G2 — long-run control + cancellation

OPC tile loops run for tens of seconds to minutes. An LLM may fire evaluate(), watch the partial stream, decide to pivot, and the engine must actually stop — not just be ignored. Most MCP servers ship streaming-out without a real abort path; the engine keeps burning GPU on a request nobody reads.

Hard rules:

  1. Two long-op contracts, both supported:
  2. Path A — progressToken: when the client supplies one in the request, the engine emits incremental progress notifications.
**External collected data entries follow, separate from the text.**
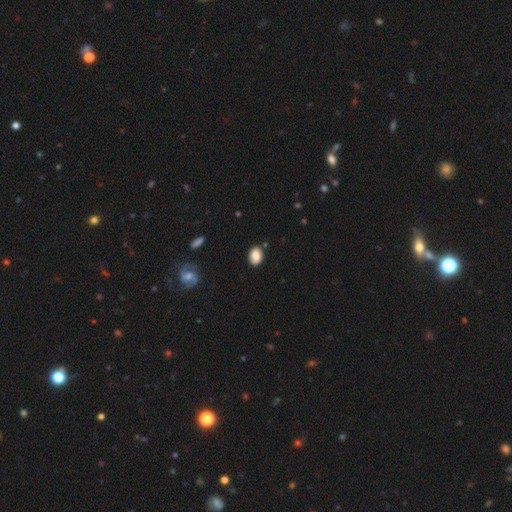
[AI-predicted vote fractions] Smooth or featured? Predicted: smooth (p=0.82). How rounded? Predicted: in between (p=0.73). Merging? Predicted: none (p=0.76).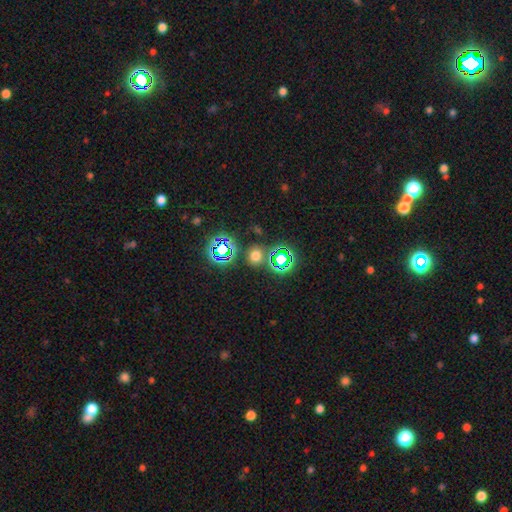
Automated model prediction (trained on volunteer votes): Overall: smooth (47%; star or artifact 45%). Merging: none (79%).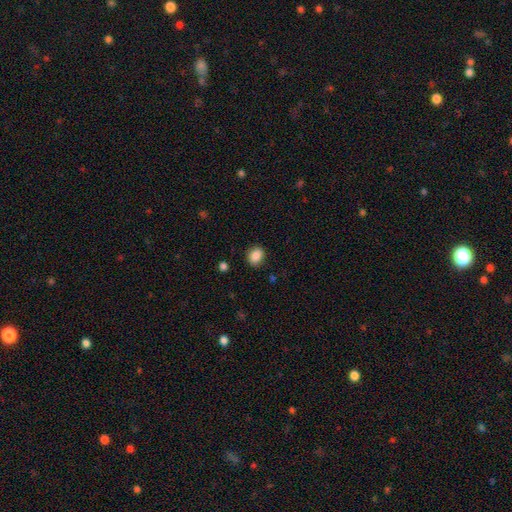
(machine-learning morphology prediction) Overall: smooth (87%). How rounded: in between (51%; round 48%). Merging: none (87%).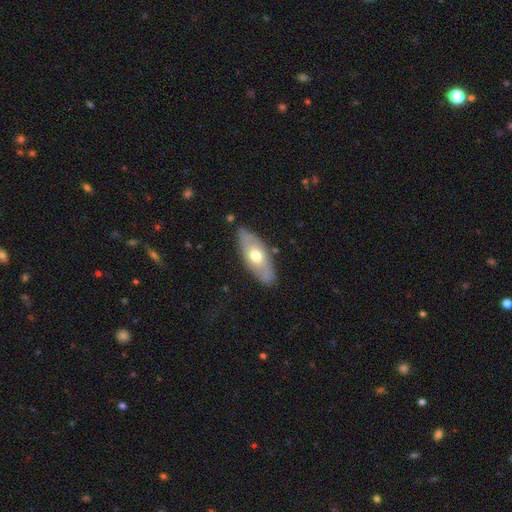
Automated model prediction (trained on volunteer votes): Smooth or featured?
  - smooth: 51% *
  - featured or disk: 44%
  - star or artifact: 5%
How rounded?
  - in between: 81% *
  - cigar-shaped: 16%
  - round: 3%
Merging?
  - none: 81% *
  - minor disturbance: 14%
  - major disturbance: 3%
  - merger: 2%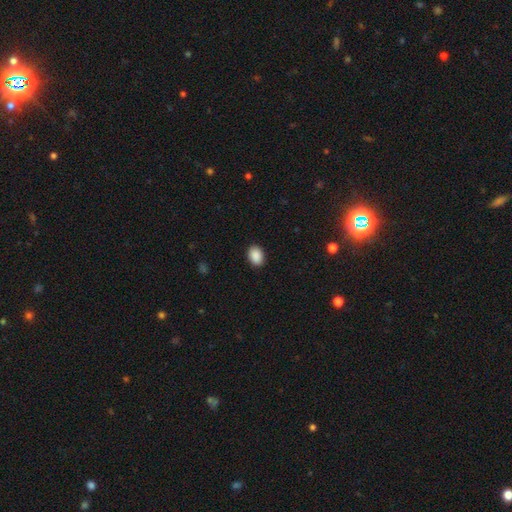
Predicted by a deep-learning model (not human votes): A smooth galaxy with no disk features (90%) that is in between round and cigar-shaped (78%). Merging: none (90%).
Fast path for clients that implement it (Claude Desktop does; not all do).
  3. Path B — job_id + poll: the documented contract regardless of client. evaluate(...) returns a job_id immediately; poll(job_id) returns {status, progress, result?}. Clients that don't speak progressToken use this path; clients that do can still use it (defensive plumbing). This sidesteps client variability entirely.
  4. Cancel-on-disconnect is a P0 acceptance criterion. A cancellation token threads through workflow/process_window.py and workflow/tiling.py's tile loops; each iteration checks the token and the forward-model kernels (Hopkins SOCS) check it at a granularity that frees the GPU within ~1 s of the disconnect signal.
  5. Acceptance test: start a long optimize, kill the MCP client mid-stream, assert the engine process's GPU memory drops within ~2 s and the job's terminal state is cancelled (not completed, not running). Readback proof, not a log line.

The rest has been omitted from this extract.